Not consistently evaluating your company’s security posture
Oftentimes, companies establish their cybersecurity controls — then they “set it and forget it.” This is never the right approach. Instead, every organization should be conducting frequent security risk assessments to evaluate where their defenses are strong and where there may be vulnerabilities, whether on the human or technological side.
Only when organizations have a clear picture of their cybersecurity preparedness can they confidently take the right steps to reinforce what they’re already doing right and shore up any weaknesses that need to be addressed.

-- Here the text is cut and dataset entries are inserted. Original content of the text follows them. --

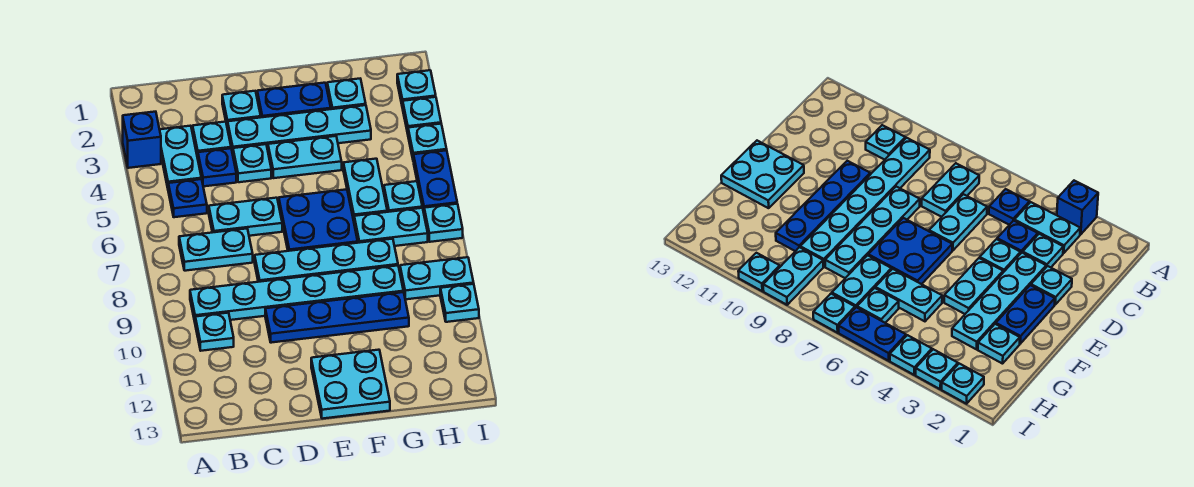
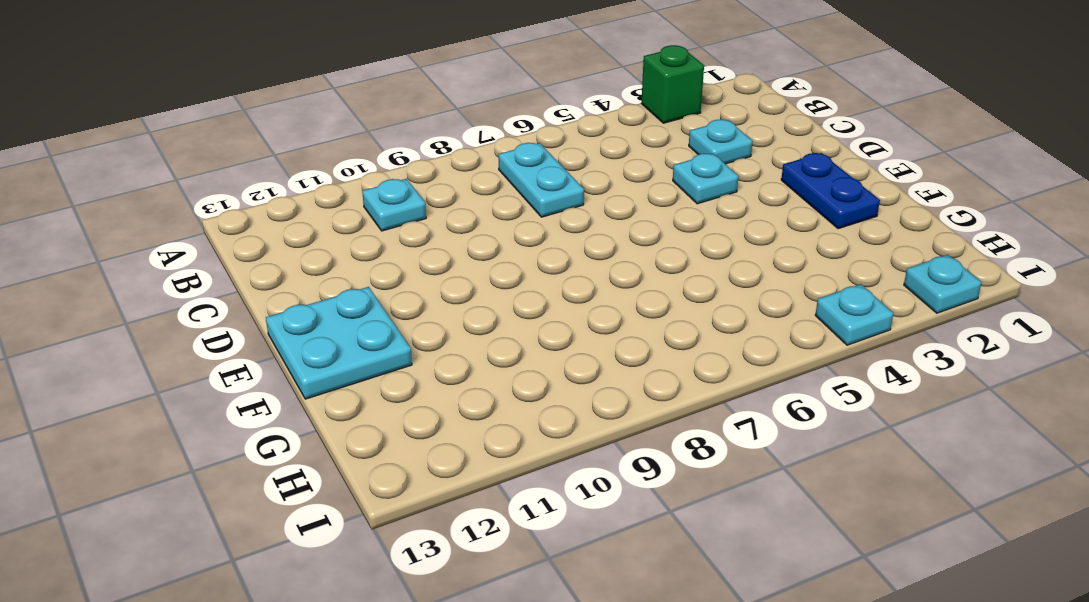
green brick A3 level 1 -> blue brick A3 level 1
none -> cyan plate B3:B4 level 1
none -> blue plate B5 level 1
none -> cyan plate B9:G9 level 1

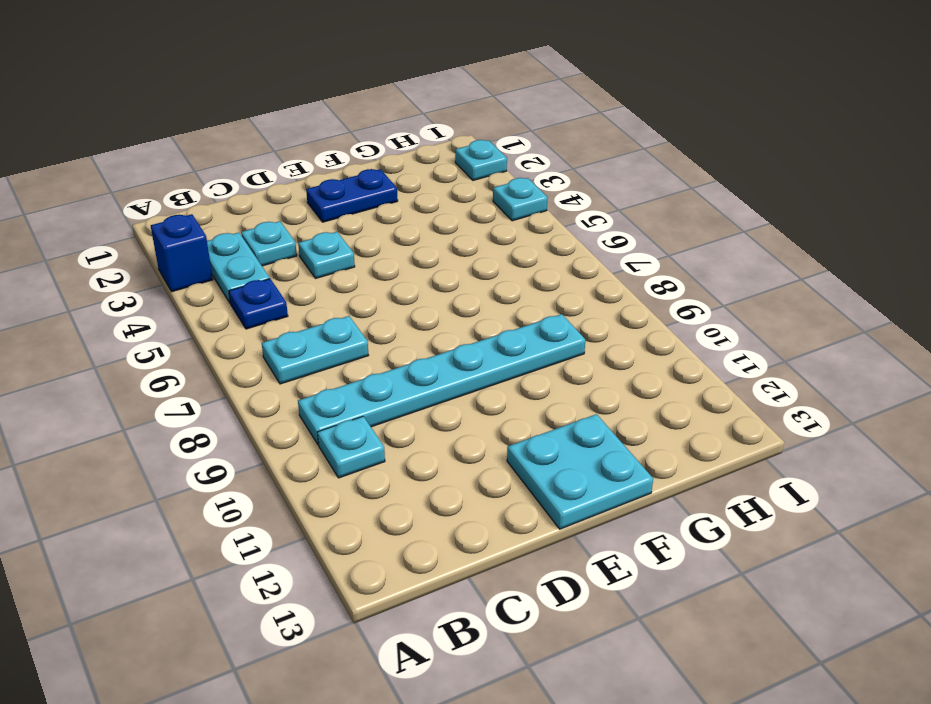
none -> blue plate C4 level 1
none -> cyan plate C6:D6 level 1
none -> cyan plate D2 level 1

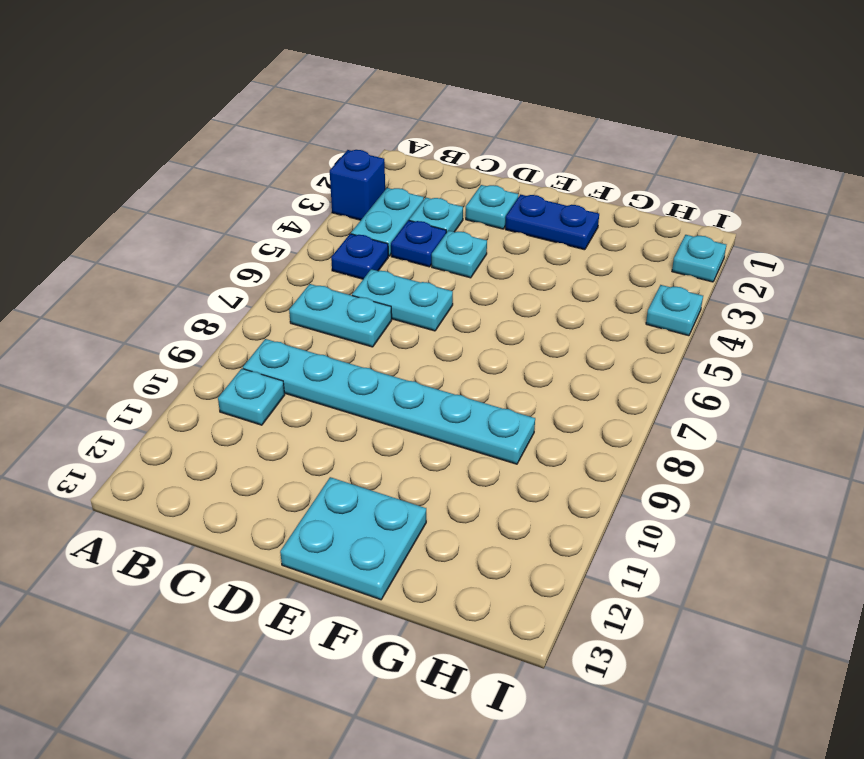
none -> cyan plate D3:G3 level 1
none -> cyan plate D8:G8 level 1
none -> blue plate D10:G10 level 1

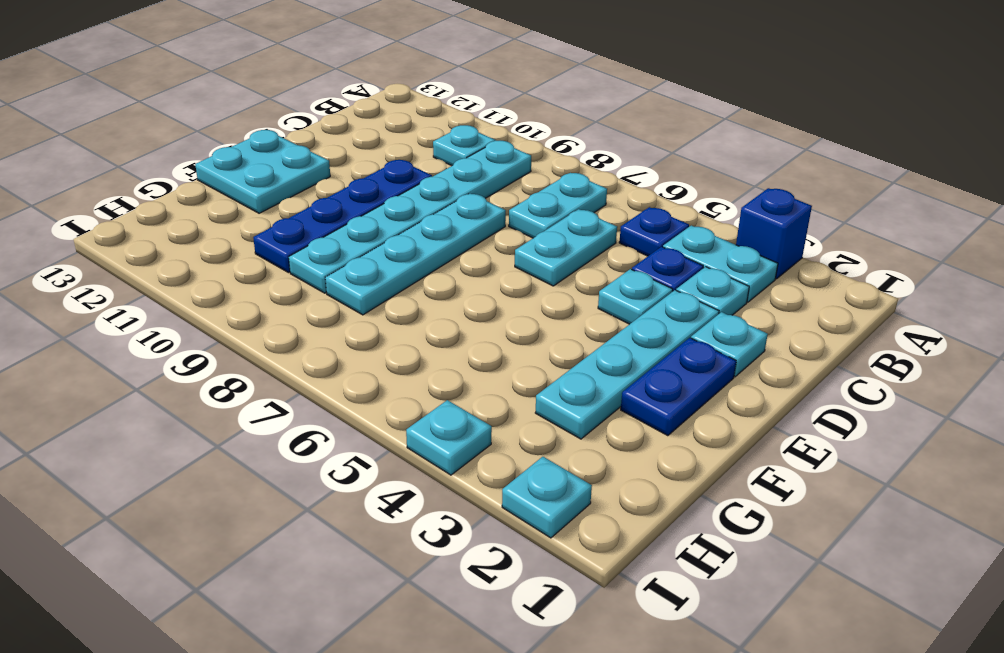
none -> cyan plate E4:F4 level 1
none -> blue plate E6:F7 level 1
none -> cyan plate G2 level 1

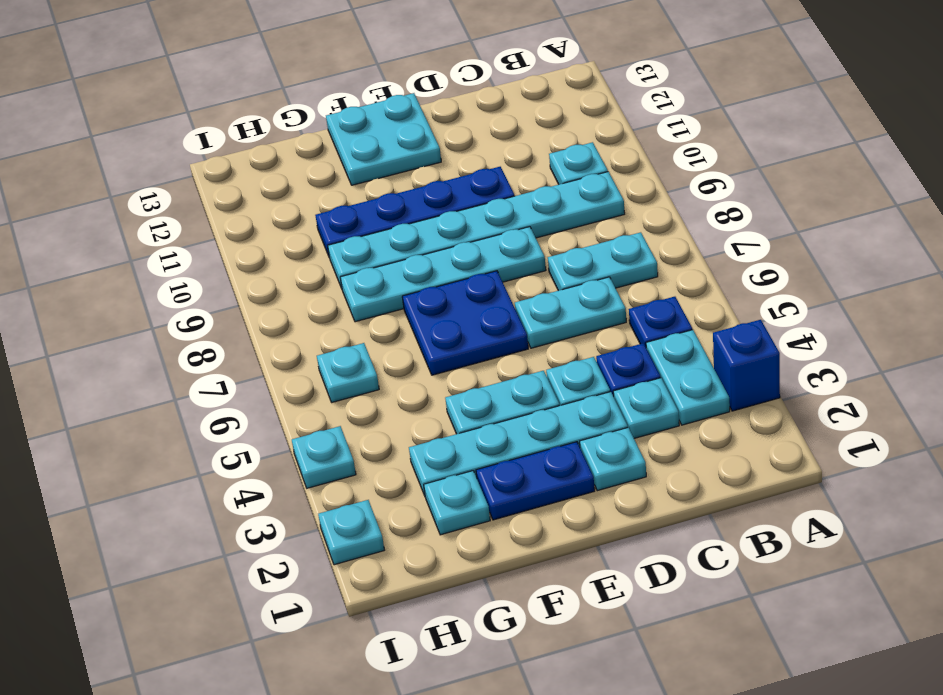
none -> cyan plate G5:G6 level 1
none -> cyan plate G7:H7 level 1
none -> cyan plate H9:I9 level 1

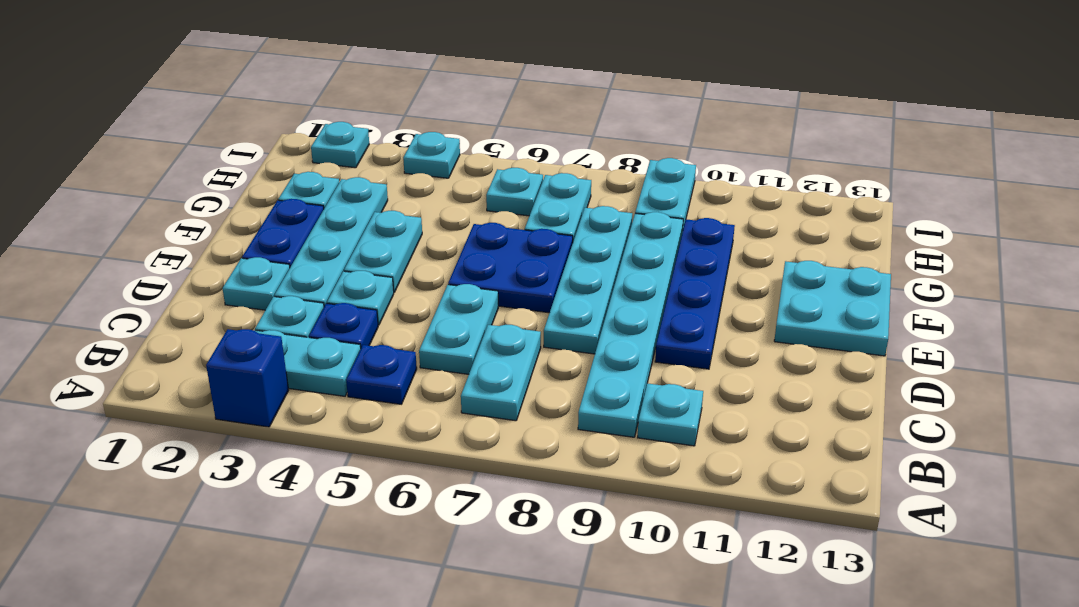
none -> cyan plate G5:G6 level 1
none -> cyan plate I3 level 1
none -> blue plate I5:I6 level 1

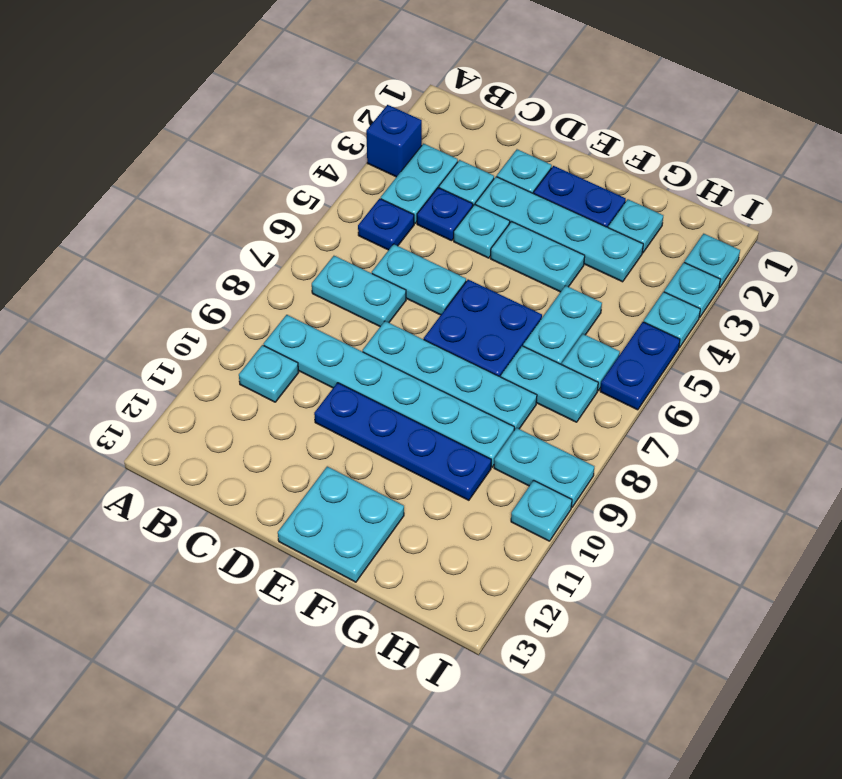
none -> cyan plate I7 level 1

Again, it’s important to emphasize that this must become a continuous practice. As the security landscape shifts under companies’ feet, it’s equally important that they adapt, remain agile and regularly evaluate their security posture. They must also practice important risk reduction activities, including readiness tests and mock event exercises.
Not knowing where your data assets are used, shared or stored
Data today is more liquid than ever. Between having numerous integrations, partnerships with third-party vendors, and multiple endpoints or devices, it can become extremely complicated extremely quickly for companies to track and manage their data.

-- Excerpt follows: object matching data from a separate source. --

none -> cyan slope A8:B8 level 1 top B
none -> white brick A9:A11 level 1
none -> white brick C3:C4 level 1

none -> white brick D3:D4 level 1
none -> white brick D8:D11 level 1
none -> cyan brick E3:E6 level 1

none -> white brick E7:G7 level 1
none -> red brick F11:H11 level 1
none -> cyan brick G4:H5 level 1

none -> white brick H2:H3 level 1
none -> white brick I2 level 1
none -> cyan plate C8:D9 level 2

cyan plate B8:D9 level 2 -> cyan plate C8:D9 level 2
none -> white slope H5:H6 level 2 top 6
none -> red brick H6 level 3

Unfortunately, the reality is that many companies simply don’t know where their data lives — even as their attack surface is increasing.

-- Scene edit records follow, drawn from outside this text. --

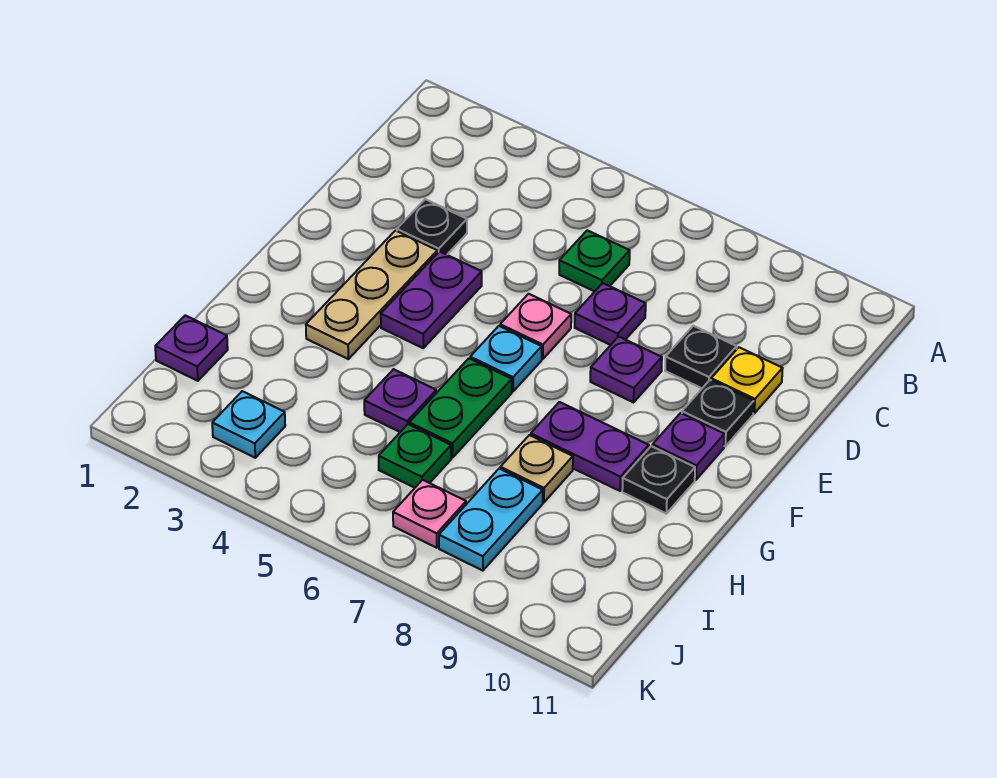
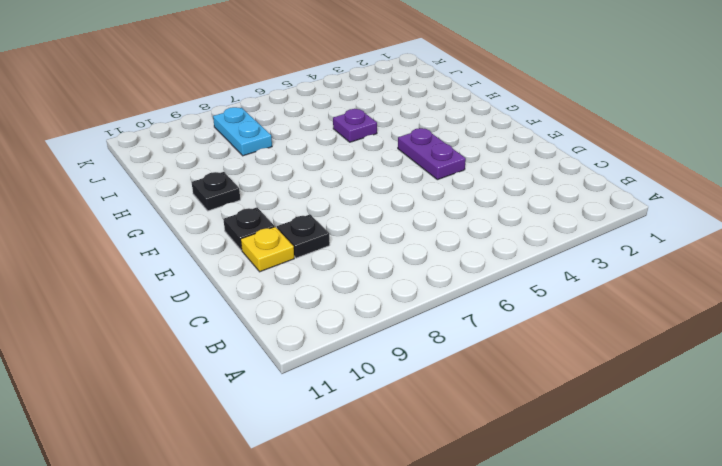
none -> green plate C6 level 1
none -> black plate D3 level 1
none -> purple plate D7 level 1

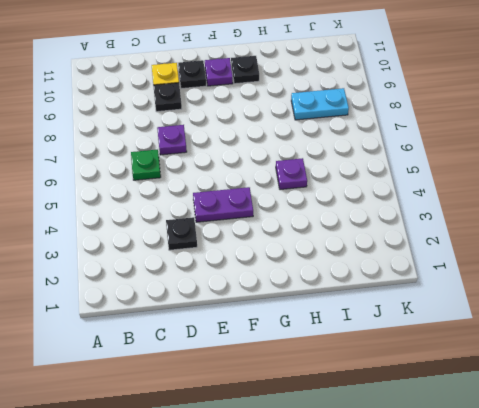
none -> tan plate E3:G3 level 1
none -> pink plate E6 level 1
none -> purple plate E8 level 1

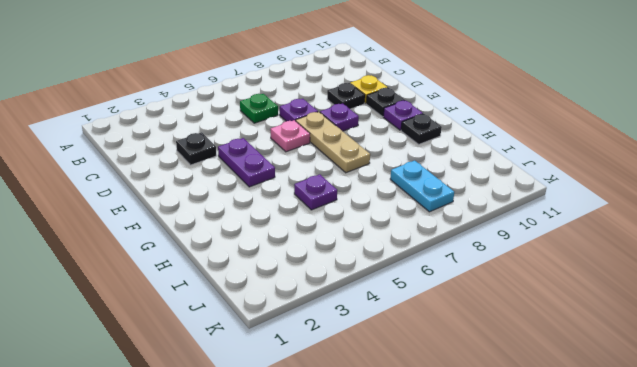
tan plate E7:G7 level 1 -> tan plate E3:G3 level 1
none -> cyan plate F6 level 1
none -> green plate G6:H6 level 1
none -> purple plate G8:G9 level 1

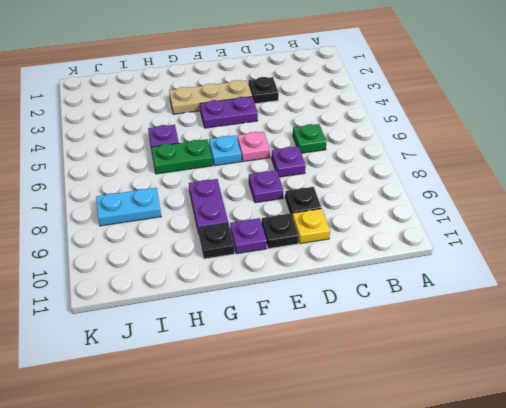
none -> tan plate H8 level 1
none -> purple plate I1 level 1
none -> green plate I6 level 1

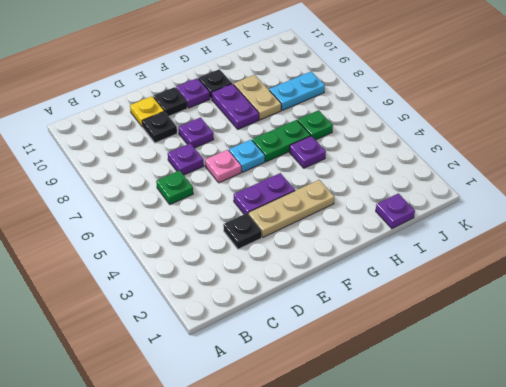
tan plate H8:H9 level 1 -> tan plate H8 level 1
none -> cyan plate J3 level 1
none -> pink plate J7 level 1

What’s more, as employees continue to work remotely or in hybrid settings, companies face another layer of complexity to keeping data secure. As much as IT and security professionals can set employees up for success, they can’t control if an employee accesses company systems on a personal laptop, or how secure their at-home network may be.
While there’s no one perfect solution to such a complicated problem, it’s absolutely necessary that companies start by regularly monitoring all of their endpoints. This includes laptops, personal computers, physical servers, virtual machines, cloud instances and even cloud-native infrastructure. Together with up-to-date data mapping, this creates a strong first line of defense in the fight for data security, significantly reducing the vulnerabilities that can lead to cyber-attacks.
Treating security as just an IT issue
Cybersecurity is far more than just installing anti-virus software on company computers, and it extends far beyond the realm of the IT department. However, many organizations fail to establish a holistic approach to security.
Creating a true, pervasive culture of cybersecurity requires not only the right technology, but the right policies and processes to back it up. And everyone at the company — from top to bottom — must be responsible and accountable for protecting the company’s data.
That means it’s up to company leaders to set the tone, communicating the vital importance of threat awareness, putting in place effective cybersecurity strategies and providing the right tools and education to keep the company secure. This means not just talking the talk, but walking the walk.
Ultimately, making any of these cybersecurity mistakes can come back to haunt a business, impacting everything from their customers’ personal data to their operations, reputation and bottom line. This is why it’s so important to implement a comprehensive cybersecurity strategy — and then consistently evaluate and improve upon it — to ensure your organization is always one step ahead of would-be attackers.
Santiago Bassett is founder and CEO of Wazuh.